◆ TEKST DO ANALIZY

%%

Mimo, że Kimi sprawia zwykle dla mnie wrażenie nadętego i pewnego siebie (co przychodzi mu raczej łatwo zważając jakim bolidem się ściga) to muszę jednak uczciwie przyznać, że jego wypowiedź dotycząca walki z Kubicą na torze jest pełna klasy - tak samo zresztą jak sama walka obu tych kierowców. Brawo dla Kubicy za opanowanie, zimną krew i świetne umiejętności (trzymał właściwą linię mimo tego, że RAI był już prawie przed nim). Brawo też dla Kimiego, że nie starał się wyprzedzić KUB za wszelką cenę. Szkoda, że coraz częściej zamiast takiej czystej walki obserwujemy przepychanki na torze.


avatar
niza

12.10.2008 14:13

0

Maniek.1978 dobrze to ująłeś :) zgadzam się z Twoją wypowiedzią


avatar
Daniels

12.10.2008 14:16

0

no nie ladnie panie massa.ewidentnie po tarce sie pchal na ham(a)iltona no ale to mozemy wybaczyc bo skasowal konkurenta kubicy, tylko po co glupio gada ze bylo czysto. a Bourdais?? moze mial zjechac na trawnik i "zaczekac" az go wyprzedzi?niee to pewnie bylo by i tak za malo;p ogolnie wole masse od hama no ale moglby spojrzec na te akcje bardziej obiektywnie. niech bierze przyklad z RAI ktory potrafil obiektywnie ocenic pojedynek z kubica. czarno to widzialem bo do konca bylo sporo okrazen ale naszczescie granulkowanie przeskoczylo z kubka na raika:)


avatar
Angulo

12.10.2008 14:26

0

"Sądzę, że pojedynek z Hamiltonem był zacięty, ale czysty, a kara przejazdu przez boksy mocno pokrzyżowała mój wyścig."- Gada głupoty....jak Dennis.

%%

◆ POLECENIA
a – Przepisz fragment komentarzy o wyścigu od „12.10.2008 14:26” do „Gada głupoty....jak Dennis.”.
b – Oceń, czy poniższe stwierdzenia zgadzają się z komentarzami o wyścigu, i przy każdym podaj dosłownie rozstrzygające słowa. (i) W pierwszym komentarzu Kubica zostaje pochwalony za zimną krew. (ii) We wpisie Danielsa wyrażona jest większa sympatia do Hamiltona niż do Massy. (iii) Wypowiedź zacytowana przez Angulo nazywa pojedynek z Hamiltonem nieczystym.

◆ Wpisy danych
%%

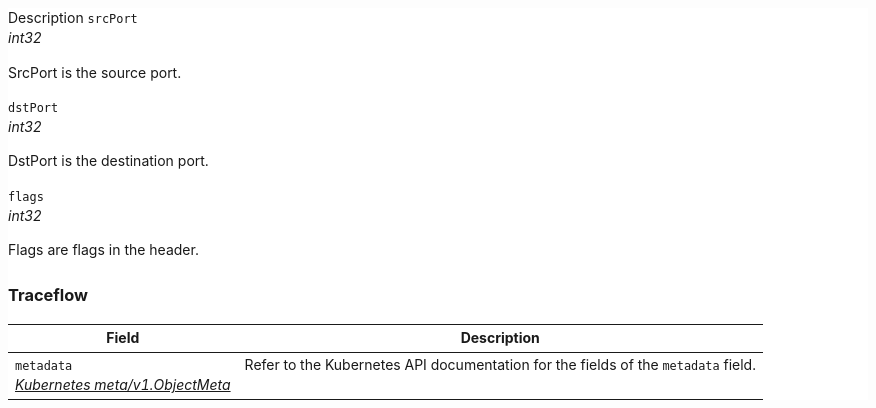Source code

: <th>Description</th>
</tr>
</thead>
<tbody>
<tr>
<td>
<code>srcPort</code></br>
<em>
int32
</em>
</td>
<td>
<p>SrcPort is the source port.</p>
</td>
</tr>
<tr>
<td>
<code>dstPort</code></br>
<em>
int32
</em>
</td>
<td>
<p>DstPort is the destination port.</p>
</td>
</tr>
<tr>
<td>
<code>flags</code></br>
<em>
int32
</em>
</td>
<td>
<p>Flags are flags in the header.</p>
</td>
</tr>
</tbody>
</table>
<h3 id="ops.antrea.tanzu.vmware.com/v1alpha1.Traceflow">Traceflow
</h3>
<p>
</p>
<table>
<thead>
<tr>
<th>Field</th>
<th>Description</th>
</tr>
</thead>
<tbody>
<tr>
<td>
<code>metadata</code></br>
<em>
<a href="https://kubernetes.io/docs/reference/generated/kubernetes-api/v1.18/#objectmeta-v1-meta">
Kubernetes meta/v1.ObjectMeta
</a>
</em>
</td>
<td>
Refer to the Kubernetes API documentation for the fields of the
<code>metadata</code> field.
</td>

%%
%%

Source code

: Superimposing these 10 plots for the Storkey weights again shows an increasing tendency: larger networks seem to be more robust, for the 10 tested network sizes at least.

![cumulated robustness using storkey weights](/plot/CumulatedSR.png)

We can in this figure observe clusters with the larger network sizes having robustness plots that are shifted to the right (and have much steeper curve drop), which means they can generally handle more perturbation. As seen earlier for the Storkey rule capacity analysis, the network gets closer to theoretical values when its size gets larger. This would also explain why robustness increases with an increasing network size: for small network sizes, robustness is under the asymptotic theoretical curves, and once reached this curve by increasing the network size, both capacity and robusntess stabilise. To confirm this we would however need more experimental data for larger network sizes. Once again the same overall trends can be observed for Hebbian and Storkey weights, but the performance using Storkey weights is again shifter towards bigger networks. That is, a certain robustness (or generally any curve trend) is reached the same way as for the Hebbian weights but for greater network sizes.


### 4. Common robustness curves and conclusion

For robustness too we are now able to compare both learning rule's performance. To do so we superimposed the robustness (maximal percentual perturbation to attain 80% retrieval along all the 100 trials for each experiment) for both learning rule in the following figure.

%%

◆ ROZWIĄZANIA ZADAŃ
a –
12.10.2008 14:26

0

"Sądzę, że pojedynek z Hamiltonem był zacięty, ale czysty, a kara przejazdu przez boksy mocno pokrzyżowała mój wyścig."- Gada głupoty....jak Dennis.

b –
(i) Tak, w tekście jest napisane: „Brawo dla Kubicy za opanowanie, zimną krew i świetne umiejętności”.
(ii) Nie, w tekście jest napisane: „ogolnie wole masse od hama”.
(iii) Nie, w tekście jest napisane: „pojedynek z Hamiltonem był zacięty, ale czysty”.